Few things point to the continued health of the gaming industry like the success of independent titles over the last couple of years. One such game hoping to catch the attention of action/RPG fans with its beautifully rendered landscapes and thought-provoking story is To the Moon by Ken Gao, recently released for PC. I had the chance to talk to Gao via email about his new game, its inspirations, and the lack of hair gel vendors in most JRPGs.
How long has this game been in development, and where did the idea come from?
Kan Gao: It's been in development for a bit over a year and a half, though it hasn't always been full time. The idea came from various events that happened at the time. What started the base concept was my grandfather falling ill. Fortunately he recovered, though it made me think about the day when I'd be in his shoes and whether I'd look back at my life and regret anything.
How far is this from the dream game you’ve always wanted to make?
KG: 23 centimeters.
Do you have concerns about the story being too “heavy” for some people? It is fairly existential in tone….
KG: A bit, but that’s unfounded because the execution of the story isn't actually that heavy at all. Despite being a serious story overall, the journey there doesn't always take itself that seriously. In fact, a large portion of the game can almost be categorized as a tragicomedy rather than melodrama. The second trailer tried to show a bit of that other side of it.
Basically, I want to make the audience laugh. And laugh. And laugh. And then get utterly destroyed.
No, but really, it's not a depressing game and you come out feeling hopeful rather than sad.
What language are you programming it in, and did you pick this engine/language for a specific reason? For example, did it lend itself to the particular art style you were going for?

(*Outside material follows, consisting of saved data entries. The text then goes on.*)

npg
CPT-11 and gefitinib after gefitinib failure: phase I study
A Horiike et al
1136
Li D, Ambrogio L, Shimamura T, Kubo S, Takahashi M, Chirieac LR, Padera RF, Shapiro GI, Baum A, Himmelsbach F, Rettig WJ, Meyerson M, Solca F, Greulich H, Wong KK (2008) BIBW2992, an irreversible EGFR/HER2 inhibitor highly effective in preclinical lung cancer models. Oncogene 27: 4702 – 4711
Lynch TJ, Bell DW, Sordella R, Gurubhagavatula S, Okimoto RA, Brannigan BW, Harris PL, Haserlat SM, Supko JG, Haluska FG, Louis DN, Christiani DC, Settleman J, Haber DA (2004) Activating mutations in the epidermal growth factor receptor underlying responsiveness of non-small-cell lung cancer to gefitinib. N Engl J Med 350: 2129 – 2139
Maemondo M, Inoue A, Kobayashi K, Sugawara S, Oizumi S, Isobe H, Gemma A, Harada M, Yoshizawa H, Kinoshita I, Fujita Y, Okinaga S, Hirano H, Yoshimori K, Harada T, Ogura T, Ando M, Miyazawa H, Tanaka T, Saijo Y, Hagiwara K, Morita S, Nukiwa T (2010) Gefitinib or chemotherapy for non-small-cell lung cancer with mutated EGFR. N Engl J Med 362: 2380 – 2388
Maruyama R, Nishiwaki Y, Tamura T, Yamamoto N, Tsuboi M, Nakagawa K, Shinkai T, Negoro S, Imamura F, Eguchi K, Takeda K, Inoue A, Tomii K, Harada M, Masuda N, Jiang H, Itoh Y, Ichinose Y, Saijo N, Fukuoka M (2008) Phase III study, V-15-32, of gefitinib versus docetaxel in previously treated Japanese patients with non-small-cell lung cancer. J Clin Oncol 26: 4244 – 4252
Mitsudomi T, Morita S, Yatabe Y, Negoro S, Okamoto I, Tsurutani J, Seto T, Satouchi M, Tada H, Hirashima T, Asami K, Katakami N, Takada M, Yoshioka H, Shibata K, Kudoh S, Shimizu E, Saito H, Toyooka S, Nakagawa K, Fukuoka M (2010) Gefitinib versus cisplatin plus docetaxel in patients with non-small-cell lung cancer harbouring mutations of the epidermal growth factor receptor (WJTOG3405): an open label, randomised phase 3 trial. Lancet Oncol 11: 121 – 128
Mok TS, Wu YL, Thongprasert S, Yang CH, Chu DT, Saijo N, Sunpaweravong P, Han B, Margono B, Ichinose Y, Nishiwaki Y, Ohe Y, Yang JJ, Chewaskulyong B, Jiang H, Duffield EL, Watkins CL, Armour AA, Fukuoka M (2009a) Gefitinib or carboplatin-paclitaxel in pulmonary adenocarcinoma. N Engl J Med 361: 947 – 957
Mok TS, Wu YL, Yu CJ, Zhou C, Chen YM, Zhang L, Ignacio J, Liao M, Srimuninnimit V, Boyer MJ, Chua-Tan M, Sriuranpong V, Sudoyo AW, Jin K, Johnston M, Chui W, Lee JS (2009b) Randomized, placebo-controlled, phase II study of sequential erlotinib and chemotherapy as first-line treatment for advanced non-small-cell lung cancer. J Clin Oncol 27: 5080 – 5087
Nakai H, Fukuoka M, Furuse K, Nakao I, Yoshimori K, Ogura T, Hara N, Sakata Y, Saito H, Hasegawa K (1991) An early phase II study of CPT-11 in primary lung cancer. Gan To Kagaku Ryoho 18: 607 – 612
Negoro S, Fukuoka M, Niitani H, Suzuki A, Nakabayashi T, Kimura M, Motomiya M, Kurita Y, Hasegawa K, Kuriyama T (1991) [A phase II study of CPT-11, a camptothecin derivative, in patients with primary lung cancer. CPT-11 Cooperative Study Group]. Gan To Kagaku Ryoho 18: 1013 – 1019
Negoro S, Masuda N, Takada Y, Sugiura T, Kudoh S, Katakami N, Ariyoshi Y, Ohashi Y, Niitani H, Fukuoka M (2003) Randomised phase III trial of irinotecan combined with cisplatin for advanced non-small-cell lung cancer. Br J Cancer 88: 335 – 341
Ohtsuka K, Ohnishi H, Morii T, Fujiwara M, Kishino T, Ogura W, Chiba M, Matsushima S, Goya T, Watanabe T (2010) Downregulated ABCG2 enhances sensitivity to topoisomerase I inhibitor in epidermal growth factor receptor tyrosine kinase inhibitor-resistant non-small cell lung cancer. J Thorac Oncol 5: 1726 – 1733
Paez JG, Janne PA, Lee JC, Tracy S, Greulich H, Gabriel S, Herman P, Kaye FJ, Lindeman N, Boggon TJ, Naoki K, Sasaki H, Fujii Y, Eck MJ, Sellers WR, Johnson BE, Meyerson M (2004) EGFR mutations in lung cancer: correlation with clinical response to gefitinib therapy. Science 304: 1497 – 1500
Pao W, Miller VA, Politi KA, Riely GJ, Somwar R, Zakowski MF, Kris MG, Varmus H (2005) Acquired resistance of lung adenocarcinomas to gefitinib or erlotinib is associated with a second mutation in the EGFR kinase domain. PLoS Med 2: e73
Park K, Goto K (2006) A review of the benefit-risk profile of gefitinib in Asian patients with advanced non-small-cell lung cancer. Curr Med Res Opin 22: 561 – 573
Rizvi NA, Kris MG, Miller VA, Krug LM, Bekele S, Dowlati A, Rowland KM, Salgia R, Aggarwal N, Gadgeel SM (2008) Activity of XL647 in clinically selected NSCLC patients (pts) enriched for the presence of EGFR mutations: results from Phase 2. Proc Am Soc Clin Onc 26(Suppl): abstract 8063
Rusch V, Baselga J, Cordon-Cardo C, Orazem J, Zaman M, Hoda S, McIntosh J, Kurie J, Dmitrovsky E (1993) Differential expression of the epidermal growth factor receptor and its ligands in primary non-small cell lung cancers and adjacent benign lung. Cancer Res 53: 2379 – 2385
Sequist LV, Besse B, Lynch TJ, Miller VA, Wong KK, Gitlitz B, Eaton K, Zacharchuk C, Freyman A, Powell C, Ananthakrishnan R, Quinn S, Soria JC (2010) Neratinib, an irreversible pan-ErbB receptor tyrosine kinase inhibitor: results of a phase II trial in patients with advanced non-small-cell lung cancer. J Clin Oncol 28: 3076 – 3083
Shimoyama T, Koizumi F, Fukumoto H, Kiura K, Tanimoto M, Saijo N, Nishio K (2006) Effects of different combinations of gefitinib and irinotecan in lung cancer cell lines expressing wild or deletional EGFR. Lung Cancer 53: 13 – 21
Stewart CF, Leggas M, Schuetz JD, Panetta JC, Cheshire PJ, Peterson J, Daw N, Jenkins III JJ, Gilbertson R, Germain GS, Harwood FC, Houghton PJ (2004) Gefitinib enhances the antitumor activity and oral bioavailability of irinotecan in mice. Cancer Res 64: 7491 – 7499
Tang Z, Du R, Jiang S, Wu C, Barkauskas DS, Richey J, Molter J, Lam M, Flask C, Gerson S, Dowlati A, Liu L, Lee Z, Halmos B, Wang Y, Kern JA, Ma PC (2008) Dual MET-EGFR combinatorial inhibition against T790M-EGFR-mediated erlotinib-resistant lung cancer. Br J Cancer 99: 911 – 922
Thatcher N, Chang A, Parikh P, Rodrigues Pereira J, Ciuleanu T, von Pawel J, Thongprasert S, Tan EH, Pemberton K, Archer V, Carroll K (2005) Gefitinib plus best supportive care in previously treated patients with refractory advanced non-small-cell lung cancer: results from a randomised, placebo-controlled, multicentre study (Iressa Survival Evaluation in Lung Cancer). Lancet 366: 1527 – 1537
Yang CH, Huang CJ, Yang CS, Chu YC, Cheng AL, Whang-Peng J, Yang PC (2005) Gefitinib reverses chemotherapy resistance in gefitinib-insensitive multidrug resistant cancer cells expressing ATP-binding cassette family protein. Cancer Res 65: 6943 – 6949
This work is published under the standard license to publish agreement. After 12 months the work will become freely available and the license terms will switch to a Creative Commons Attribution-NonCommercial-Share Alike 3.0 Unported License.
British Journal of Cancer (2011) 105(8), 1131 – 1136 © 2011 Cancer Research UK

KG: It's actually developed with RPG Maker XP, a Ruby-based engine that's typically used to make medieval RPGs. I've always loved the classic 2D RPG look and how attached I was to the stories they told, and this engine made the foundations readily available — so I figured I didn’t have to reinvent the wheel, (allowing me to) devote all my time to the game's actual content instead.
Is there something you hate about RPGs/JRPGs that you’re avoiding with this game?
KG: There are a lot of RPG/JRPG elements being avoided in To the Moon — in fact it's more or less an adventure game with the RPG visual style. But the things I avoided aren't necessarily what I hate; they are just elements that don't fit with the particular experience I want to deliver in this specific case.
Though what I actually sort of hate is pretty typical — random battles and grinding. Also, a strange lack of hair gel vendors in JRPGs; though that's not a matter of hatred but more of curiosity. It would just make the whole experience more logically consistent, that's all.
What do you love about the genre that you’re hoping you’ve captured?
KG: The immersion of the storytelling without the reliance on state-of-the-art graphics. And despite being fairly linear, there's still that sense of involvement that makes the whole experience a lot more satisfying at the end.
What do you think about the recent revival of games like this invading the iOS platform?
KG: More power to 'em, I say! Although, I'd imagine that games on iPhones and such are more frequently being played in shorter intervals, which might not work as well for games of this nature. I'm no expert on that, though. If people like it enough, there will be people making them and everyone will hopefully be happy.
Music is pretty big for you, am I correct? Who are some composers who inspire you?
KG: Aye, I love writing music to fit the scenes and stories of my games! Sometimes when I got stuck at developing a part, I'd go finish the background music for it first and the scene would immediately write itself. It's like a buffer between what I see in my head and what actually gets materialized.
Some of my favorite composers are Thomas Newman, Joe Hisaishi, Alan Silvestri, and of course Nobuo Uematsu and Yasunori Mitsuda. They all have this fantastic balance between melody and atmosphere that makes each piece meld with the scenes seamlessly, and stay memorable at the same time.
Top five games of all time…go!
KG: Perhaps not what one might expect from someone making something like To the Moon, but:
Tun Town (an old foreign RPG), Diablo 2, Age of Empires 2, The Sims, Dragon Age: Origins.
I'd like to add Chrono Trigger too, but I haven't gotten a chance to finish it yet (lost the copy before I could). I’ll get my hands on another (copy) after To the Moon is done, and it'd probably make it onto the list.